Increase in visitors could close high country walks

Mackenzie Basin high country. Photo: George Empson
The Walking Access Commission prepared the draft report, which focuses on the South Island's busiest tourist districts - the Mackenzie (above), Queenstown Lakes and Central Otago districts. Photo: George Empson

Some South Island high country walkways on private land could be blocked due to a huge increase in visitor numbers.

Nearly 300 people have given feedback on a report looking into problems caused by increasing visitor numbers on the tracks.

The Walking Access Commission prepared the draft report, which focuses on the South Island's busiest tourist districts - the Mackenzie, Queenstown Lakes and Central Otago districts.

It warns some high country landowners might withdraw access to their land due to the pressures from increasing visitor numbers combined with a lack of infrastructure.

The commission said one Queenstown landholder with a popular walkway crossing his property reported the number of people using it increasing from approximately 30,000 in 2013 to between 70-100,000 in 2017.

Federated Farmers High Country spokesperson Simon Williamson said some farmers who opened their land up for public access felt they were taking on too much risk.

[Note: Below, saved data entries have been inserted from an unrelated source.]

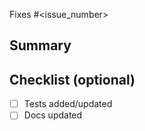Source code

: Fixes #<issue_number>

## Summary

<!-- Briefly describe your changes -->

## Checklist (optional)

- [ ] Tests added/updated
- [ ] Docs updated
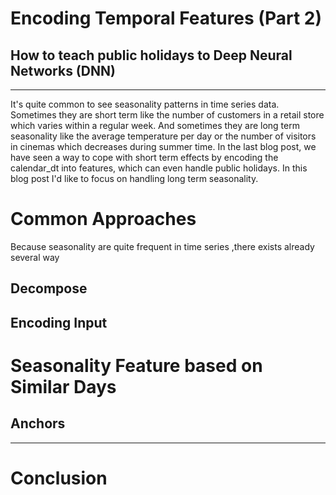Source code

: # Encoding Temporal Features (Part 2)
## How to teach public holidays to Deep Neural Networks (DNN)
---
It's quite common to see seasonality patterns in time series data. Sometimes they are short term like the number of customers in a retail store which varies within a regular week. And sometimes they are long term seasonality like the average temperature per day or the number of visitors in cinemas which decreases during summer time.
In the last blog post, we have seen a way to cope with short term effects by encoding the calendar_dt into features, which can even handle public holidays. In this blog post I'd like to focus on handling long term seasonality.



# Common Approaches
Because seasonality are quite frequent in time series ,there exists already several way
## Decompose 
## Encoding Input

# Seasonality Feature based on Similar Days
## Anchors


---
# Conclusion
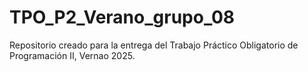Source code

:# TPO_P2_Verano_grupo_08
 Repositorio creado para la entrega del Trabajo Práctico Obligatorio de Programación II, Vernao 2025.
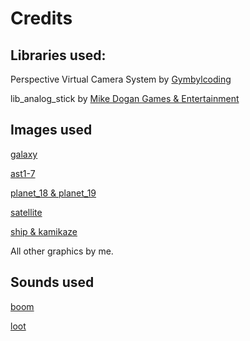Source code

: # Credits


## Libraries used:

Perspective Virtual Camera System by [Gymbylcoding](https://gist.github.com/GymbylCoding/8675733)

lib_analog_stick by [Mike Dogan Games & Entertainment](https://github.com/dantes2023/virtual-joystick-with-example)


## Images used

[galaxy](https://www.deviantart.com/dbszabo1/art/misc-png-316168735)

[ast1-7](https://opengameart.org/content/asteroids)

[planet_18 & planet_19](https://opengameart.org/content/17-planet-sprites)

[satellite](https://openclipart.org/detail/16813/satellite)

[ship & kamikaze](https://millionthvector.blogspot.com/p/free-sprites.html)

All other graphics by me.


## Sounds used

[boom](https://freesound.org/people/qubodup/sounds/172631/)

[loot](https://freesound.org/people/fins/sounds/146727/)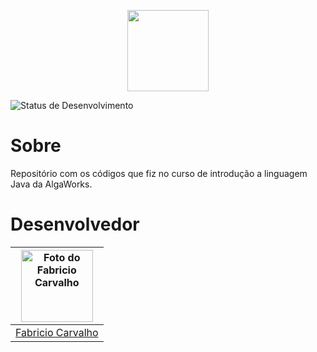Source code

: <p align="center">
  <img src="https://img.shields.io/badge/Curso-Java-blue" height="130">
</p>

![Status de Desenvolvimento](https://img.shields.io/badge/Status-Concluido-green)

# Sobre
  Repositório com os códigos que fiz no curso de introdução a linguagem Java da AlgaWorks.


# Desenvolvedor

<a href="https://www.linkedin.com/in/inacio-fabricio-carvalho/"><img src="https://media.licdn.com/dms/image/D4D03AQE8bq-qVWrQtg/profile-displayphoto-shrink_800_800/0/1704545822952?e=1709769600&v=beta&t=qw7rnp3jfPKBzyxy6M4NBcRwII-7xTux7w7WtYOn53Y" alt="Foto do Fabricio Carvalho" width="115"/></a> |
|:-:
<a href="https://www.linkedin.com/in/inacio-fabricio-carvalho/">Fabricio Carvalho</a> |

"[The farmers say] there's a lot more people turning up and freedom walking and demanding access over parts of the property where there is no infrastructure or all of the stuff that you need.... they're worried that something will happen to someone [somewhere] along the line that they can't control," Mr Williamson said.

Otago Fish and Game also made a submission to The Walking Access Commission on the draft report - as anglers also access private high country land.

Chief executive Niall Watson said the growth of tourism was alarming and could have serious consequences where fishery resources are overused.

"It is not just a question of better signage or more infrastructure. We have to start identifying carrying capacities in terms of anglers for pressure sensitive waters," he said.

The commission will now read the 274 submissions it received, one of which was ten thousand words long, before producing a final report.